This paper proposes DeepCap, a novel deep learning approach for monocular dense human performance capture. The method is trained in a weakly supervised manner based on multi-view supervision, removing the need for 3D ground truth annotations. The architecture disentangles the task into pose estimation and non-rigid surface deformation, enabling dense tracking of human body shape and motion from a single RGB camera.

Human performance capture — reconstructing dense 3D human geometry and motion — is fundamental to applications in visual effects, virtual reality, and telepresence. Existing approaches either require expensive multi-camera setups at test time or rely on 3D ground truth data that is extremely difficult to obtain at scale. The central challenge is: can we achieve dense performance capture from a single monocular camera without requiring 3D supervision?

Recent learning-based methods for human pose estimation (e.g., HMR, SPIN) focus on parametric body model fitting but capture only coarse body shape without surface details like clothing deformation. Optimization-based methods can recover fine details but are slow and require careful initialization. DeepCap bridges this gap through a learning-based approach that captures both skeletal pose and non-rigid surface deformation.

Multi-view performance capture systems use multiple synchronized cameras to reconstruct dense geometry via multi-view stereo or volumetric fusion, achieving high quality but limiting deployment to controlled studio environments. Template-based tracking methods deform a pre-scanned mesh to match observations using optimization-based energy minimization. Monocular approaches using SMPL or SCAPE body models predict pose parameters but cannot model non-rigid deformations beyond the parametric model space.

The first stage predicts skeletal pose parameters from a single RGB image. A convolutional encoder extracts image features and regresses joint angles and global translation of a predefined skeleton. Training uses multi-view consistency as supervision: the predicted 3D pose is projected onto each camera view, and the reprojection error across all views serves as the loss function. This eliminates the need for 3D pose ground truth annotations, using only 2D keypoint detections from multi-view images.

The second stage predicts per-vertex displacements on top of the posed body template to capture clothing deformation and surface details. Given the pose-driven mesh from stage one, a graph convolutional network processes the mesh structure combined with image features projected onto mesh vertices. Training supervision comes from multi-view silhouette consistency and photometric loss: the deformed mesh is rendered from each view and compared against observed silhouettes and RGB images.
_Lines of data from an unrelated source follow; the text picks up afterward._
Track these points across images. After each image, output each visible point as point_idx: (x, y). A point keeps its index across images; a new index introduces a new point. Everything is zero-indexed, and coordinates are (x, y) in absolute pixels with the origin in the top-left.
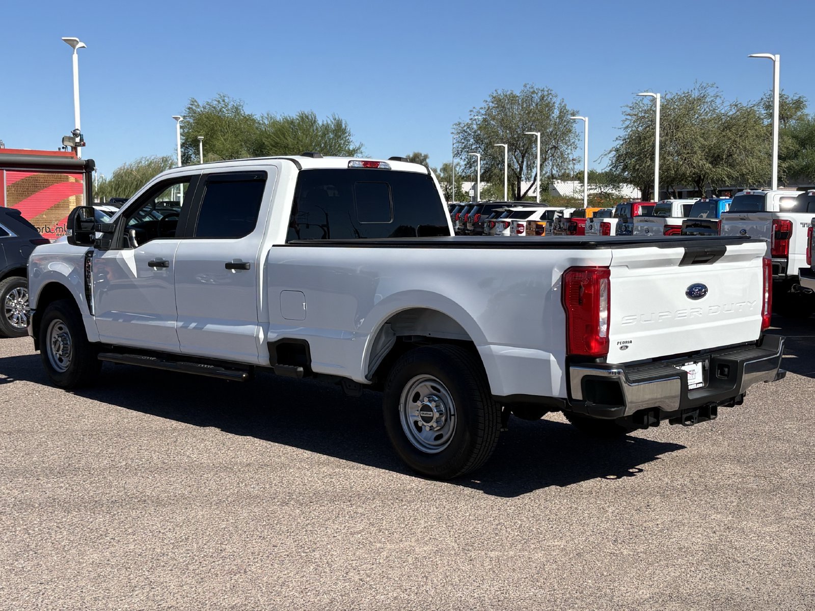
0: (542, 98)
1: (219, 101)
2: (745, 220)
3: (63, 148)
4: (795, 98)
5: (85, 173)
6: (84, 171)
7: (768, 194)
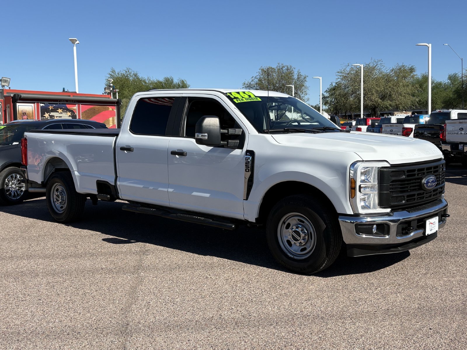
0: (288, 70)
1: (126, 71)
2: (462, 123)
3: (105, 93)
4: (410, 67)
5: (117, 106)
6: (116, 105)
7: (452, 112)
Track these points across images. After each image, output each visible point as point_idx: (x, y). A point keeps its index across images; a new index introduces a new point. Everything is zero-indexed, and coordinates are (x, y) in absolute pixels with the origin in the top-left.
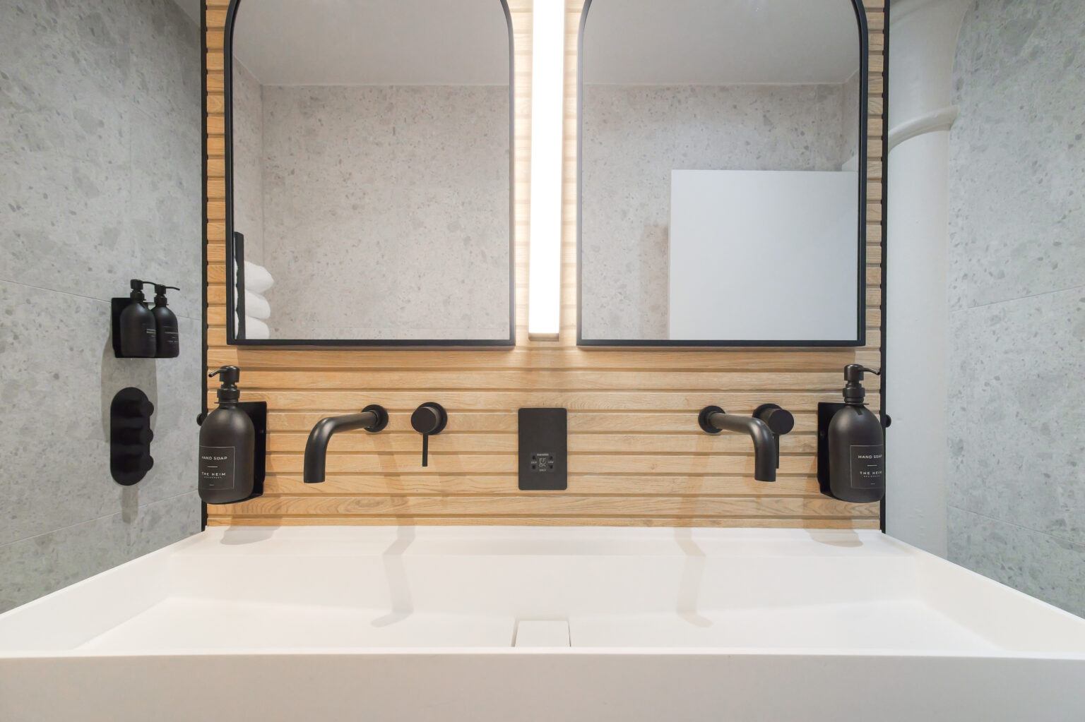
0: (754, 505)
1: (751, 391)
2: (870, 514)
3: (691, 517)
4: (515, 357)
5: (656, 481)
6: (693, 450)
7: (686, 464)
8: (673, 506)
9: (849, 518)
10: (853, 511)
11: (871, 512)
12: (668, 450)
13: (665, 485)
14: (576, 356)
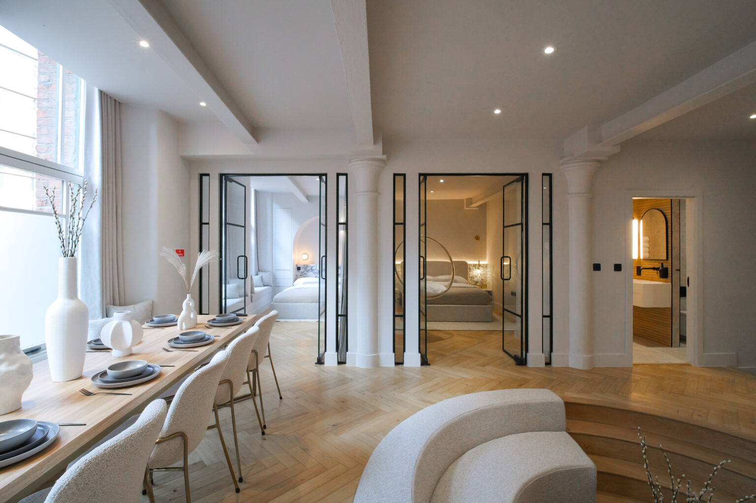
2: (670, 281)
4: (636, 261)
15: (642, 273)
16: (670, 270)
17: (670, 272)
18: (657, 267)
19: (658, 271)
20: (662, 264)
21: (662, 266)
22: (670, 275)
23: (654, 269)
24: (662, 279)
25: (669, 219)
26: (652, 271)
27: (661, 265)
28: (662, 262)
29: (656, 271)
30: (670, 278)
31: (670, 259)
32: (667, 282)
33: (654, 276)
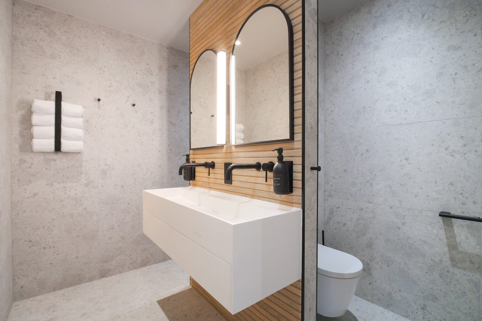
0: (268, 194)
1: (267, 157)
2: (299, 203)
3: (254, 196)
4: (224, 150)
5: (247, 184)
6: (255, 176)
7: (253, 180)
8: (250, 192)
9: (293, 203)
10: (293, 201)
11: (299, 202)
12: (250, 175)
13: (249, 185)
14: (233, 148)
15: (234, 178)
16: (297, 168)
17: (297, 176)
18: (264, 161)
19: (270, 174)
20: (280, 151)
21: (280, 158)
22: (297, 184)
23: (258, 166)
24: (278, 196)
25: (298, 28)
26: (253, 172)
27: (276, 154)
28: (278, 146)
29: (262, 173)
30: (297, 192)
31: (298, 137)
32: (291, 203)
33: (258, 187)
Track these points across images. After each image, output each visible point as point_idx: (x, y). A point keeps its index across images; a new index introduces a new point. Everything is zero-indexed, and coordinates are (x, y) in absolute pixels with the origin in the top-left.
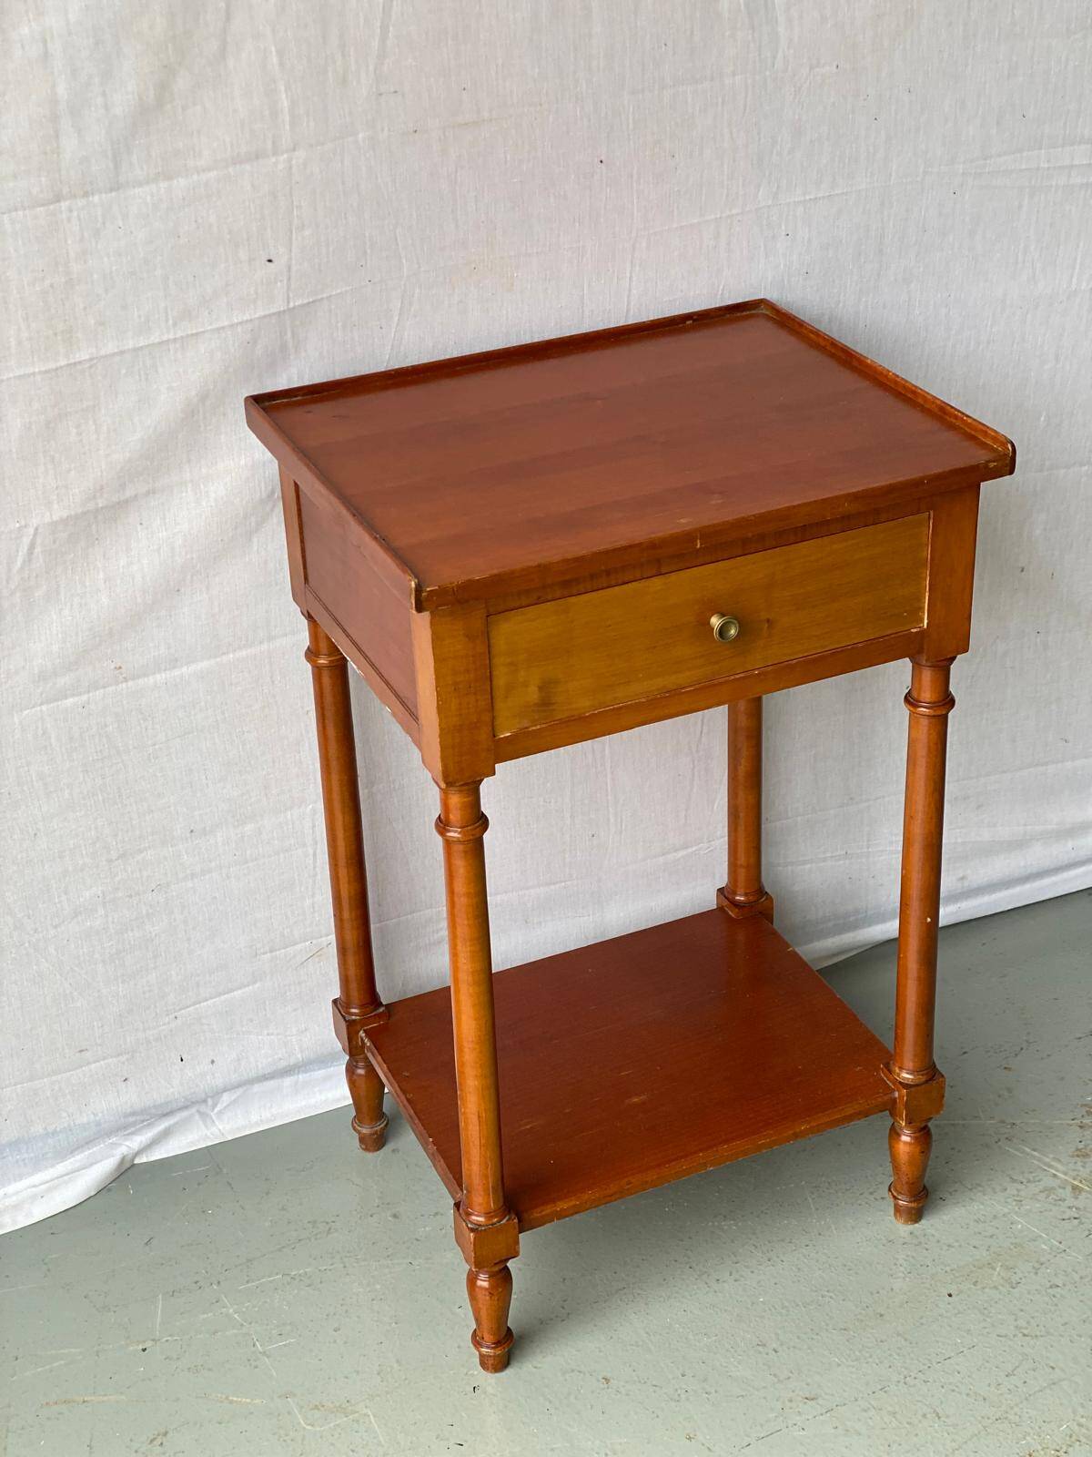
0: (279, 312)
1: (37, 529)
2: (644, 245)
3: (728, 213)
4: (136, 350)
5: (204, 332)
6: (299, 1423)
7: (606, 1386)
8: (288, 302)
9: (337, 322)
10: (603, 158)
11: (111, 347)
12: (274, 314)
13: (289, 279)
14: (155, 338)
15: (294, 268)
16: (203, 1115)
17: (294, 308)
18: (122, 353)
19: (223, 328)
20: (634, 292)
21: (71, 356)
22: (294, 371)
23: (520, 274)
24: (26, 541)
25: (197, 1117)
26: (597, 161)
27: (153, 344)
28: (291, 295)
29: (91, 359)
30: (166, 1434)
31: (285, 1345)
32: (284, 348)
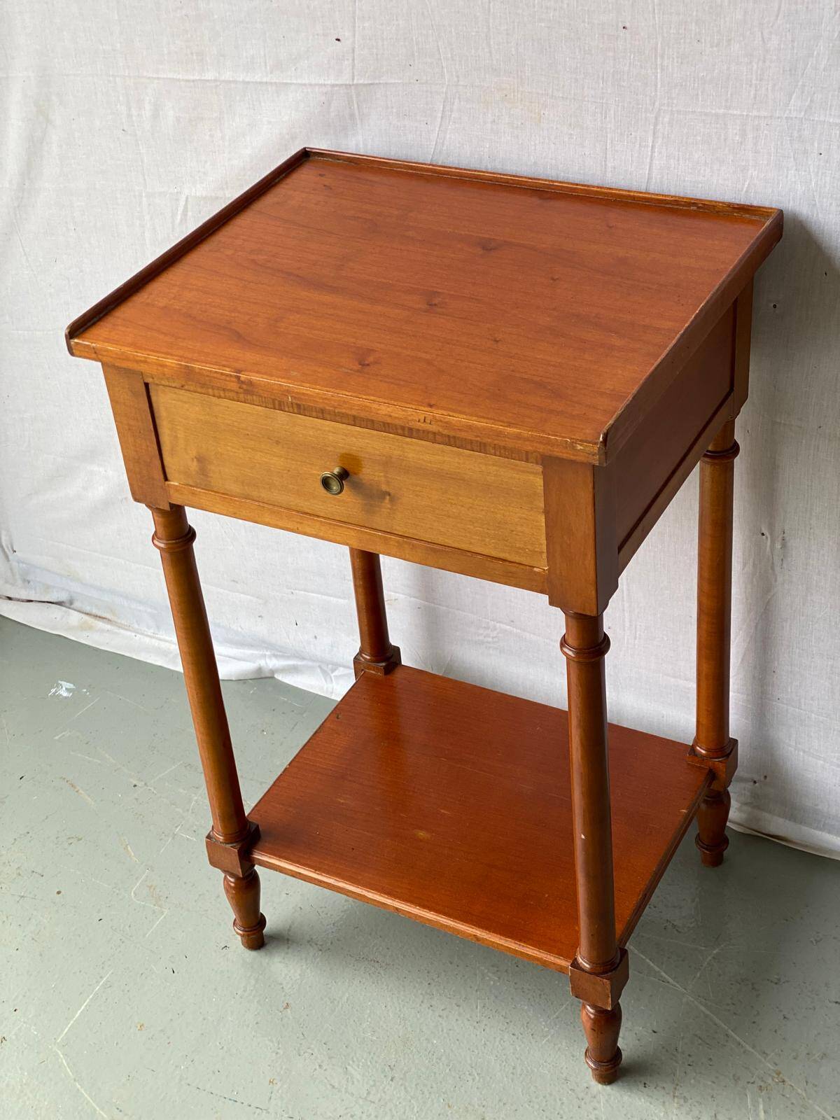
0: (346, 85)
1: (187, 198)
2: (666, 120)
3: (755, 113)
4: (244, 82)
5: (291, 84)
6: (132, 888)
7: (282, 1009)
8: (353, 79)
9: (392, 108)
10: (627, 25)
11: (228, 75)
12: (342, 85)
13: (353, 60)
14: (257, 78)
15: (357, 52)
16: (324, 672)
17: (357, 85)
18: (235, 82)
19: (305, 85)
20: (656, 162)
21: (203, 74)
22: (360, 138)
23: (546, 113)
24: (182, 203)
25: (319, 670)
26: (621, 26)
27: (256, 82)
28: (356, 73)
29: (215, 81)
30: (79, 840)
31: (188, 839)
32: (352, 116)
Experiments are conducted on multi-view studio recordings of multiple subjects performing various motions. Quantitative evaluation uses per-vertex error measured against multi-view reconstruction ground truth. DeepCap achieves mean vertex error of approximately 2-3 cm, significantly outperforming HMR and optimization-based baselines. The method runs at near real-time speed, whereas optimization-based approaches require minutes per frame. Ablation studies confirm that both the disentangled architecture and multi-view supervision are critical — removing either significantly degrades performance.

DeepCap presents the first weakly supervised deep learning method for monocular dense human performance capture. By disentangling pose estimation and non-rigid deformation and leveraging multi-view supervision during training, the method achieves accurate dense reconstruction from a single camera at test time without requiring any 3D ground truth annotations. The approach opens new possibilities for accessible human performance capture outside controlled studio environments.